Music Review: Sanda - Gypsy In A Tree

I can still remember the first time I heard a recording of Lotte Lenya singing. It was the original cast recording of the first English production of the Kurt Weill/Bertol Brecht play The Threepenny Opera. While the rest of the cast sang their material with the glossy voices you expect in American musical theatre, Lenya's voice was as coarse as rough sand paper and a wonderful relief from the parade of characterless voices which had proceeded it. Brecht and Weill's biting piece of social commentary had been turned into a pretty piece of musical theatre with Lenya's performance being the only tie to its roots in the political theatre of Germany in the 1920s and '30s.

### Given task 1
In the music review, which recording was the first time the reviewer heard Lotte Lenya sing?

[Layout element annotations]

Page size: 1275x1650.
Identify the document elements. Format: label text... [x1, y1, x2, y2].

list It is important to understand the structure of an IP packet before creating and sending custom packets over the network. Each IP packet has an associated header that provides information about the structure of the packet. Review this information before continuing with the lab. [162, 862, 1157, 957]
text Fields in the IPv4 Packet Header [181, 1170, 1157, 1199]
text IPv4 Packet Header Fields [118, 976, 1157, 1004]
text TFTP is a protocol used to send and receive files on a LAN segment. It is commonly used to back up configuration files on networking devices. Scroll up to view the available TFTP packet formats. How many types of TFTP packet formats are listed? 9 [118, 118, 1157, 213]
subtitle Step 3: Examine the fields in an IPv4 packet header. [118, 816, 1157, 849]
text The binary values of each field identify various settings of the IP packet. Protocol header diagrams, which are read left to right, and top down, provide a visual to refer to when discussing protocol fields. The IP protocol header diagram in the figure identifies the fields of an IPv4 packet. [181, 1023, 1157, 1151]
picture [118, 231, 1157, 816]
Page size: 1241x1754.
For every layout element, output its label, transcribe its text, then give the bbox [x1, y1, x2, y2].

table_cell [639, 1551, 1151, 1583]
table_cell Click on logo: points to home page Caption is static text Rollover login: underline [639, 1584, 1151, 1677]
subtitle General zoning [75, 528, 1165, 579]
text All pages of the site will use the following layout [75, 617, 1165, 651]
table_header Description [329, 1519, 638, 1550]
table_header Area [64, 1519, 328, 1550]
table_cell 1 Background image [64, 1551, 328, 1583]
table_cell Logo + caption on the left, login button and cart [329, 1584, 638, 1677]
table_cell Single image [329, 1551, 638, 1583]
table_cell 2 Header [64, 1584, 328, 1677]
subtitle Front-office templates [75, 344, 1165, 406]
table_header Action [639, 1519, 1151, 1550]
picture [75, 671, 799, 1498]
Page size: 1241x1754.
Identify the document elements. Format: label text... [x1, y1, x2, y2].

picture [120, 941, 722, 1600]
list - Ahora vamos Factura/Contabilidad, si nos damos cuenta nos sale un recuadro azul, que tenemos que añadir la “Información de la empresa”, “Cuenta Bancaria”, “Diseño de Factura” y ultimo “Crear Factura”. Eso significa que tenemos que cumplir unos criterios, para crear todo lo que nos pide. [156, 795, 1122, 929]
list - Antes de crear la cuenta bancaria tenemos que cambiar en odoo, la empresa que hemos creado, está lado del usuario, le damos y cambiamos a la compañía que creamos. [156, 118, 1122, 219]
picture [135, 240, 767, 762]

### Given task 2
Print the rows from their first line through the line that contains "list It is important", inclusive, with each line exactly as it appears.

### Complete response 1
The original cast recording of the first English production of The Threepenny Opera.

### Complete response 2
Page size: 1275x1650.
Identify the document elements. Format: label text... [x1, y1, x2, y2].

list It is important to understand the structure of an IP packet before creating and sending custom packets over the network. Each IP packet has an associated header that provides information about the structure of the packet. Review this information before continuing with the lab. [162, 862, 1157, 957]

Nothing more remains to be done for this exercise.